Let's see whether this makes it through moderation to the list. I don't
think the message you replied to did.
"Stephen J. Turnbull" <stephen(a)xemacs.org> writes:
David Kastrup writes:
Out of idle curiousity, why *do* you bother to write? I would think
you would be a member of the Steve Yegge camp, aka the "the big
problem with XEmacs is that its developers don't know that the game
ended 5 years ago" camp.
<
URL:http://www.lastblood.net/main/2007/12/03/page-108-cold-dead-hands/>
> The more you let yourself cut out, the more XEmacs becomes a
> playground for programmers with their own personal projects
There's nothing wrong with that if that's what the developers want to
do.
I don't know about you, but I profit a lot from a lot of people other
than me advancing the state of the art of Emacs, adding new features,
packages, functionality, ironing out existing inconsistencies. Working
and active ports widen the base of such contributions.
It is sort of the breath of a software project. A minimum of that is
necessary to cover the change of the times (ideas, operating systems,
libraries, compilers, desktop environments...), and be able to clean up
bitrot related with that before it creeps through all the place.
> forming a spotty feature landscape instead of an encompassing
> editing solution.
Being a spot on the feature landscape doesn't seem to harm the
popularity of vi, though.
"Spotty" is not the same as "spot". vi is focused. Emacs and XEmacs
aren't.
> Getting "back on track" is not useful if you
can't pick up speed.
That I agree with. One important question is whether it needs to be
in the same direction as Emacs, though.
An API and core synch does not determine the direction. It determines
whether you are interested in also harvesting efforts of people focused
on Emacs or not.
And it is not like having font-lock blow up all around you with regard
to both performance as well as functionality when editing files of
non-trivial size is a particular advantage you would want to keep
around.
> If you say that is not "stuff that's doable",
then you are having a
> problem in my opinion. Then we are more talking about "where do
> you want to stay today".
Problem, yes, although possibly one that can be ignored. Namely: the
obvious place to recruit XEmacs developers is from the Emacs
development community.
It is hard to recruit empty-handed.
Obvious solutions are not always good ones, though, and that one is
likely to get serious pushback from RMS and others on the lunatic
fringe of free software.
There are plenty of opportunities for badmouthing and namecalling in
Usenet nowadays, one does not need to join XEmacs development for that.
I can live with the company on the lunatic fringe of free software that
constitutes Emacs development.
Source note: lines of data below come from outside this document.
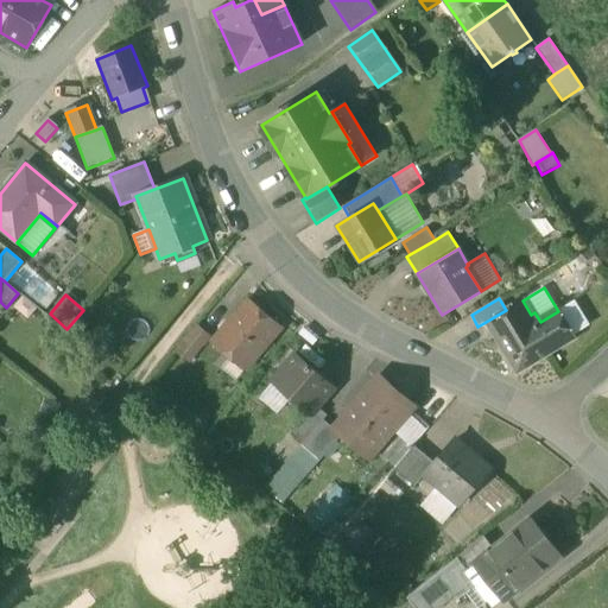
[(229,358),(245,371),(282,328),(247,299),(211,342),(229,358)]
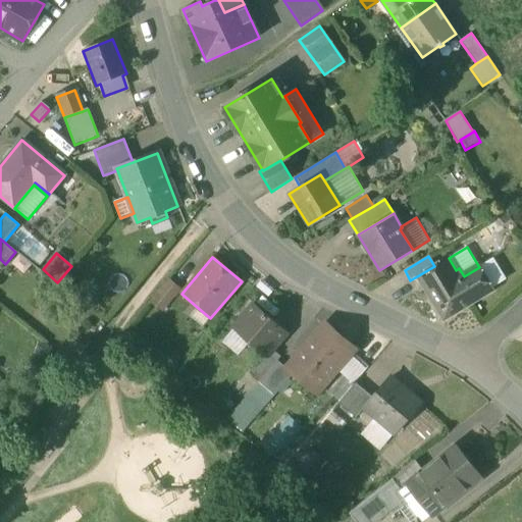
[(417,276),(442,318),(491,289),(479,267),(464,276),(459,268),(456,270),(449,258),(434,266),(417,276)]
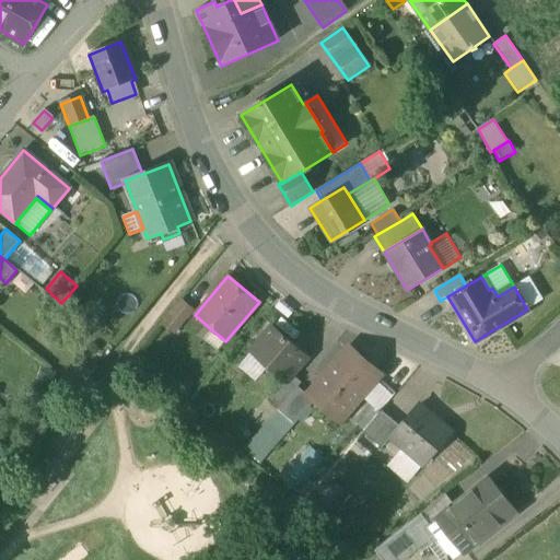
[(529,277),(514,287),(527,310),(544,300),(529,277)]
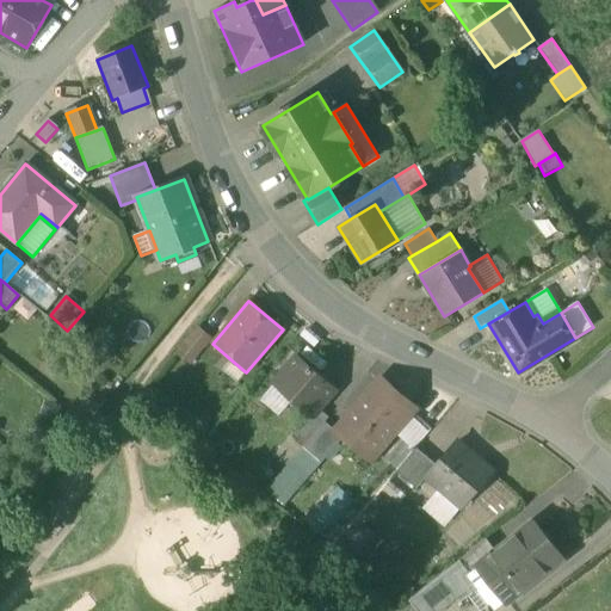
[(178,353),(190,364),(210,339),(198,328),(178,353)]
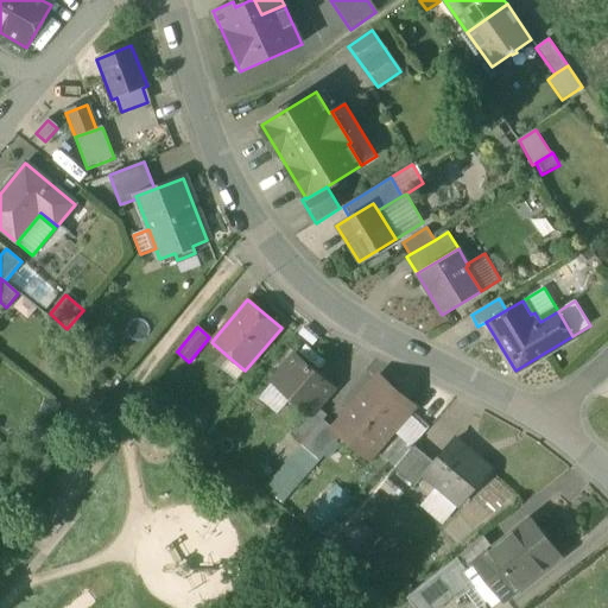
[(309,411),(311,412),(316,406),(333,387),(296,355),(274,380),(293,397),(309,411)]
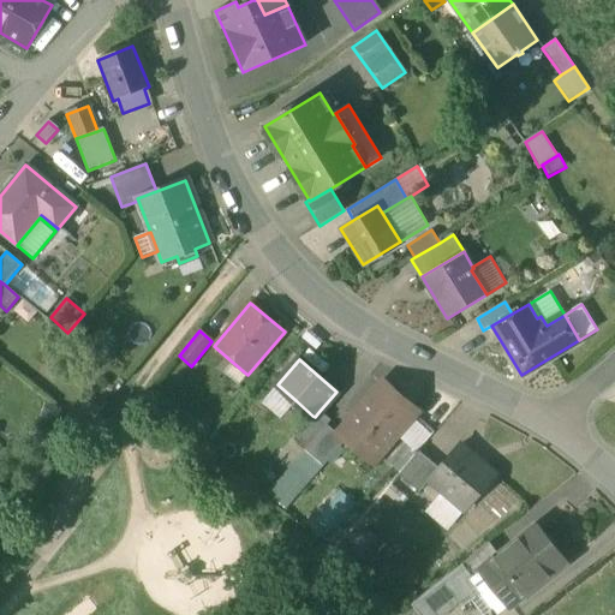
[(248,375),(232,362),(222,372),(238,386),(248,375)]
Many are passionate and hardworking on
the things they care about.
If we're not going to recruit there, maybe we don't need to
emulate as
much of the Emacs API as we have done in the past.
It is not a question of recruiting developers but of requisiting code.
You don't go far without the strength of picking even the low-hanging
fruit. We are purportedly not talking about last-ditch efforts here
where the followup costs are not heeded.
But "where do you want to stay today", no. Anybody who
follows Emacs
devel lists will see that "where Emacs is" is hardly a desirable place
to go for a modern development community. Just because I don't want
to go there is no evidence that I want to stay where I am today.
Stephen, I hate to say it, but I have seen quite more constructive and
well-argued and heeded contributions of yours on the Emacs developer
list than on the XEmacs developer list lately. I certainly appreciate
them (and I know others do as well). I think the most important place
where a "modern development community" wants to see itself is where
development happens and people benefit from it. Licensing,
philosophies, principles, policies: for many, all those take a second
seat. At one point XEmacs was the rallying point for those who just
wanted to get work done. Stagnation is just not appealing, whether you
call it "software freedom" or "modern development".
Software freedom at least offers a purportive motivation for gritting
your teeth and pulling through. But "modern development" is supposed to
be about not having to grit your teeth.